### DATA FOR THIS TASK ###

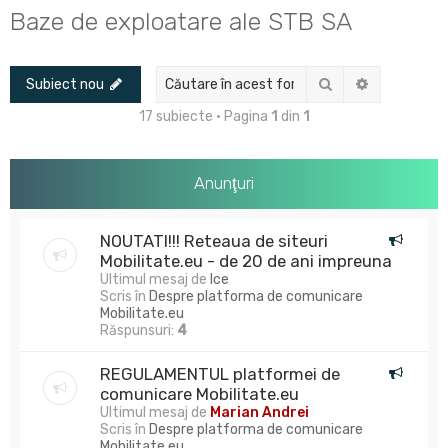
u
Baze de exploatare ale STB SA
t
a
Căutare
Căutare av
Subiect nou
r
e
17 subiecte • Pagina
1
din
1
Anunţuri
NOUTATI!!! Reteaua de siteuri
Mobilitate.eu - de 20 de ani impreuna
Ultimul mesaj de
Ice
Scris în
Despre platforma de comunicare
Mobilitate.eu
Răspunsuri:
4
REGULAMENTUL platformei de
comunicare Mobilitate.eu
Ultimul mesaj de
Marian Andrei
Scris în
Despre platforma de comunicare
Mobilitate.eu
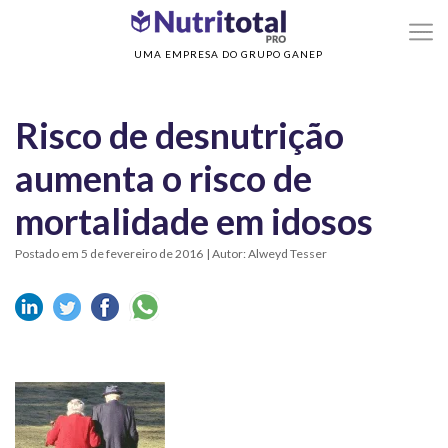
>
>
Home
Nutrição no Idoso
Risco de desnutrição aumenta o risco de mortalida
em idosos
UMA EMPRESA DO GRUPO GANEP
Risco de desnutrição
aumenta o risco de
mortalidade em idosos
Postado em 5 de fevereiro de 2016
| Autor: Alweyd Tesser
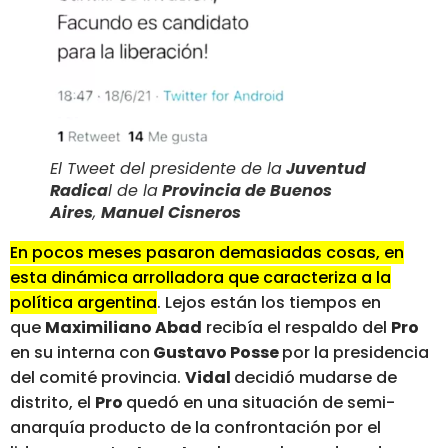
El Tweet del presidente de la
Juventud
Radica
l de la
Provincia de Buenos
Aires
,
Manuel Cisneros
En pocos meses pasaron demasiadas cosas, en
esta dinámica arrolladora que caracteriza a la
política argentina
. Lejos están los tiempos en
que
Maximiliano Abad
recibía el respaldo del
Pro
en su interna con
Gustavo Posse
por la presidencia
del comité provincia.
Vidal
decidió mudarse de
distrito, el
Pro
quedó en una situación de semi-
anarquía producto de la confrontación por el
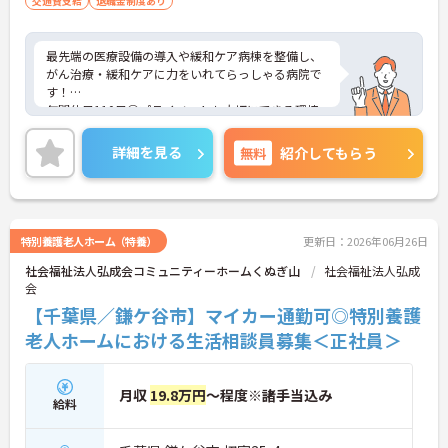
交通費支給
退職金制度あり
最先端の医療設備の導入や緩和ケア病棟を整備し、
がん治療・緩和ケアに力をいれてらっしゃる病院で
す！
年間休日110日◎プライベートも大切にできる環境
ですよ！
ご興味ある方には、面接対策ポイントなど、さらに
詳細を見る
無料
紹介してもらう
詳細をお話しいたしますのでお気軽にご相談くださ
い！
特別養護老人ホーム（特養）
更新日：2026年06月26日
社会福祉法人弘成会コミュニティーホームくぬぎ山
社会福祉法人弘成
会
【千葉県／鎌ケ谷市】マイカー通勤可◎特別養護
老人ホームにおける生活相談員募集＜正社員＞
月収
19.8万円
～程度※諸手当込み
給料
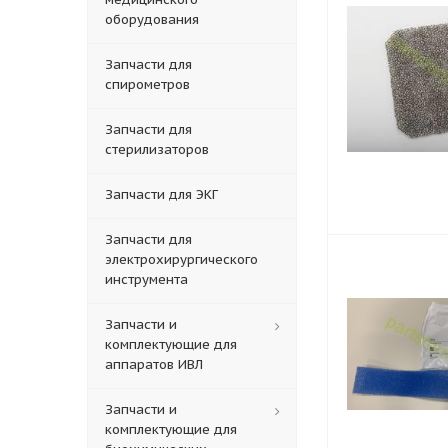
оборудования
Запчасти для
спирометров
Запчасти для
стерилизаторов
Запчасти для ЭКГ
Запчасти для
электрохирургического
инструмента
Запчасти и
комплектующие для
аппаратов ИВЛ
Запчасти и
комплектующие для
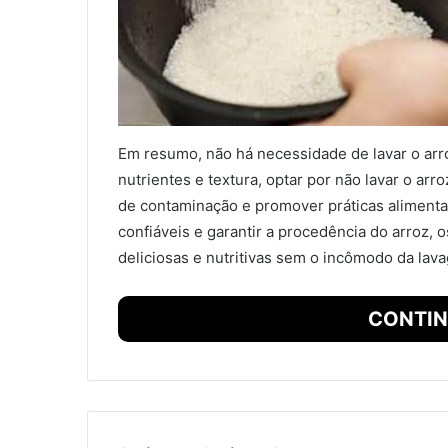
Em resumo, não há necessidade de lavar o arr
nutrientes e textura, optar por não lavar o arr
de contaminação e promover práticas alimenta
confiáveis e garantir a procedência do arroz,
deliciosas e nutritivas sem o incômodo da lav
CONTIN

###

→ **THE PROBLEM**
Word for word, restate every line of the listing, omitting the pictures.

→ **RESPONSE TO THE TASK**
u
Baze de exploatare ale STB SA
t
a
Căutare
Căutare av
Subiect nou
r
e
17 subiecte • Pagina
1
din
1
Anunţuri
NOUTATI!!! Reteaua de siteuri
Mobilitate.eu - de 20 de ani impreuna
Ultimul mesaj de
Ice
Scris în
Despre platforma de comunicare
Mobilitate.eu
Răspunsuri:
4
REGULAMENTUL platformei de
comunicare Mobilitate.eu
Ultimul mesaj de
Marian Andrei
Scris în
Despre platforma de comunicare
Mobilitate.eu
>
>
Home
Nutrição no Idoso
Risco de desnutrição aumenta o risco de mortalida
em idosos
UMA EMPRESA DO GRUPO GANEP
Risco de desnutrição
aumenta o risco de
mortalidade em idosos
Postado em 5 de fevereiro de 2016
| Autor: Alweyd Tesser
El Tweet del presidente de la
Juventud
Radica
l de la
Provincia de Buenos
Aires
,
Manuel Cisneros
En pocos meses pasaron demasiadas cosas, en
esta dinámica arrolladora que caracteriza a la
política argentina
. Lejos están los tiempos en
que
Maximiliano Abad
recibía el respaldo del
Pro
en su interna con
Gustavo Posse
por la presidencia
del comité provincia.
Vidal
decidió mudarse de
distrito, el
Pro
quedó en una situación de semi-
anarquía producto de la confrontación por el
交通費支給
退職金制度あり
最先端の医療設備の導入や緩和ケア病棟を整備し、
がん治療・緩和ケアに力をいれてらっしゃる病院で
す！
年間休日110日◎プライベートも大切にできる環境
ですよ！
ご興味ある方には、面接対策ポイントなど、さらに
詳細を見る
無料
紹介してもらう
詳細をお話しいたしますのでお気軽にご相談くださ
い！
特別養護老人ホーム（特養）
更新日：2026年06月26日
社会福祉法人弘成会コミュニティーホームくぬぎ山
社会福祉法人弘成
会
【千葉県／鎌ケ谷市】マイカー通勤可◎特別養護
老人ホームにおける生活相談員募集＜正社員＞
月収
19.8万円
～程度※諸手当込み
給料
оборудования
Запчасти для
спирометров
Запчасти для
стерилизаторов
Запчасти для ЭКГ
Запчасти для
электрохирургического
инструмента
Запчасти и
комплектующие для
аппаратов ИВЛ
Запчасти и
комплектующие для
Em resumo, não há necessidade de lavar o arr
nutrientes e textura, optar por não lavar o arr
de contaminação e promover práticas alimenta
confiáveis e garantir a procedência do arroz,
deliciosas e nutritivas sem o incômodo da lav
CONTIN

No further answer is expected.